Ich schluckte und dachte an das, was die letzten Stunden passiert war.
Wieder fing ich an zu weinen, ich konnte nicht anders.

"Willst du jetzt was essen?", meine Oma drehte sich nach hinten.
"Mm", ich schüttelte den Kopf.
Mir war kotzübel, ich konnte nichts essen.

"Willst du gleich mitkommen?", fragte sie mich. "Nein", antworte ich. Ich war nicht so weit, ich hatte das alles noch nicht realisiert, geschweige denn verarbeitet.
"Okay", sie guckte mich verständnisvoll an.

Während die beiden beim Notar waren, vertrat ich mir ein wenig die Beine.
Ich ging über den Parkplatz zu einer ruhigen Straße und setzte mich auf einen Stein, der recht bequem aussah.
Ich sah in den Himmel, er war wunderschön, bestimmt weil Mum dort oben war.
"Ich vermiss dich", flüsterte ich und eine Träne rollte mir über die Wange, ich wischte sie weg.

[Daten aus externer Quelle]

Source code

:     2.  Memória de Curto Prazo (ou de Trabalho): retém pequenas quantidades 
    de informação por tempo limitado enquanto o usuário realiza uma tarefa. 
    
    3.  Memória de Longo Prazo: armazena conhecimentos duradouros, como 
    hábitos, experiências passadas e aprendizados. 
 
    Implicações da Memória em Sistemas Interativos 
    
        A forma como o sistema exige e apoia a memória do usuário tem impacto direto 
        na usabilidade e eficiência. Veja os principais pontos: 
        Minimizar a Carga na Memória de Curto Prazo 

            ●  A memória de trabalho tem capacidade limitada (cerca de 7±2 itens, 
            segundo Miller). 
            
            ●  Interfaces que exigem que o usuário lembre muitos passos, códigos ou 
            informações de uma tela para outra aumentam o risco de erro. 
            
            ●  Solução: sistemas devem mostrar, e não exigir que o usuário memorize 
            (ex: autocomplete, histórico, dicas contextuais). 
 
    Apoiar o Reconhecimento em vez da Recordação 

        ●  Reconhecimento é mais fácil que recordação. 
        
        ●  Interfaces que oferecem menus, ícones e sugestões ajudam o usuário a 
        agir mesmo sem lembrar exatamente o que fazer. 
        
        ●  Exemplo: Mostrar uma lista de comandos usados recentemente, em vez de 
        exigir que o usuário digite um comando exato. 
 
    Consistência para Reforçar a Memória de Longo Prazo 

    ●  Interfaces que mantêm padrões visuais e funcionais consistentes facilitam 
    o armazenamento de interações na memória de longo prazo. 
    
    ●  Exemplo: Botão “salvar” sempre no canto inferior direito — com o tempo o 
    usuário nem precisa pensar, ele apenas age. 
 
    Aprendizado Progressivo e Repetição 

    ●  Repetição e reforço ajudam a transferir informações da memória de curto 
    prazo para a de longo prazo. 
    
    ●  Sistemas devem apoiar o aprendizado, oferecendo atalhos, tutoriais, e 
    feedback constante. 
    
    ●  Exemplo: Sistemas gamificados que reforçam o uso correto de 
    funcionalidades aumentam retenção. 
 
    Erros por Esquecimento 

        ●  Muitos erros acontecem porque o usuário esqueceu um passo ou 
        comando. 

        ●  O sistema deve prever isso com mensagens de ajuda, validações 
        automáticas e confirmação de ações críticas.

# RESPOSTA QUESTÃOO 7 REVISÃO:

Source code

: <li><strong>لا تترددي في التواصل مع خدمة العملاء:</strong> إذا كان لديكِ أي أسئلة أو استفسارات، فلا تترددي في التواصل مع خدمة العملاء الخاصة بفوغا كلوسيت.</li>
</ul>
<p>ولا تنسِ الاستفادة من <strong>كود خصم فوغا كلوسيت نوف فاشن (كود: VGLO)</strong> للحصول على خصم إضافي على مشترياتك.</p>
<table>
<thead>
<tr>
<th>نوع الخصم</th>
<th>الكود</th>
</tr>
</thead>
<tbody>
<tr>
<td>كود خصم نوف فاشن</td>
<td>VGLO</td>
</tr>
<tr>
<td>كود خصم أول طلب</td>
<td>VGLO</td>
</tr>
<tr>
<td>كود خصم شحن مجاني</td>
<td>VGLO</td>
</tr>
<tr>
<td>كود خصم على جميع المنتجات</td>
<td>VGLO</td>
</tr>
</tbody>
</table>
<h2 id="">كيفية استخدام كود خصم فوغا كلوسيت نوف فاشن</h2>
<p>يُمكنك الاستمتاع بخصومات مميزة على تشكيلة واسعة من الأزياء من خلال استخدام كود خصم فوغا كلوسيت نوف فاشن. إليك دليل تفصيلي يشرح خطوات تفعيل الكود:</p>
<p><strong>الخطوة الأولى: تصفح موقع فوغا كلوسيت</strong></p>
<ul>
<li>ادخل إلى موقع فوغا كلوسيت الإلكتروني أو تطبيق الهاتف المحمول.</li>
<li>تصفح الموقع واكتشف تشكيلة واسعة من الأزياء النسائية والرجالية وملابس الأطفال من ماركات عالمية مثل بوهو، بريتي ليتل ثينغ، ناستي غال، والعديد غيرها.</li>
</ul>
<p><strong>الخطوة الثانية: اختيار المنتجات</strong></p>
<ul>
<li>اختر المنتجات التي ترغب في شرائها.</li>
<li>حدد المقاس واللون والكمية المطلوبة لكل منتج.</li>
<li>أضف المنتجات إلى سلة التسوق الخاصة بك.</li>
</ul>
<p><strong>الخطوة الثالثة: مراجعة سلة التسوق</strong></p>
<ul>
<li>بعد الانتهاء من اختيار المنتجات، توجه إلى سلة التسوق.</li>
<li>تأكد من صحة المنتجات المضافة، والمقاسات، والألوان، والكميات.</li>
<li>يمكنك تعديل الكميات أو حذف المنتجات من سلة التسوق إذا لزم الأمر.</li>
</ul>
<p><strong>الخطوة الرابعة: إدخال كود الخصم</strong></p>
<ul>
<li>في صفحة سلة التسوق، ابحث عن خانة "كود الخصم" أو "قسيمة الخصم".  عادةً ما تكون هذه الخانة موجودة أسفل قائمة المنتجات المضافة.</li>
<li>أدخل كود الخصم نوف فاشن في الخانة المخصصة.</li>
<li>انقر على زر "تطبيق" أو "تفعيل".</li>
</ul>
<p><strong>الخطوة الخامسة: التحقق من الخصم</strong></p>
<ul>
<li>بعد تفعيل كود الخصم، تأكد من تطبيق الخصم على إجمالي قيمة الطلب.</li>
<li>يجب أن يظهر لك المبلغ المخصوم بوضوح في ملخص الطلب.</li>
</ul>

"Hey, ich mag deinen Rock", ein Mädchen, das ungefähr in meinem Alter sein musste, ging an mir vorbei.
Ich hatte einen roten Rock mit weißem Blumenmuster an. Eigentlich war auch egal was ich angehabt hatte, ihr Kompliment war das Wichtige gewesen.
"Danke", rief ich ihr hinterher und musste lächeln.
Sie wusste nicht, wie sehr ich das gebraucht hatte.
Sie drehte sich nochmal lächeln um und war dann um die Ecke verschwunden.

Ein leichter Wind wehte und ich strich mir eine braune Strähne aus dem Gesicht. Ein paar Möwen zogen ihre Kreise und man konnte das Meeresrauschen hören.
Gestern war ich noch mit meiner Mutter zusammen zum Meer gerannt, wir hatten zusammen gelacht und uns eine Wasserschlacht geliefert.
Scheiße man, ich hatte das alles viel zu wenig wert geschätzt.

"Wie viel konnte ein Mensch eigentlich weinen?", fragte ich mich. Auf jeden Fall viel, das hatte ich heute schon bewiesen.
Bevor ich allerdings wieder anfing zu weinen, stand ich auf und ging zum Auto zurück.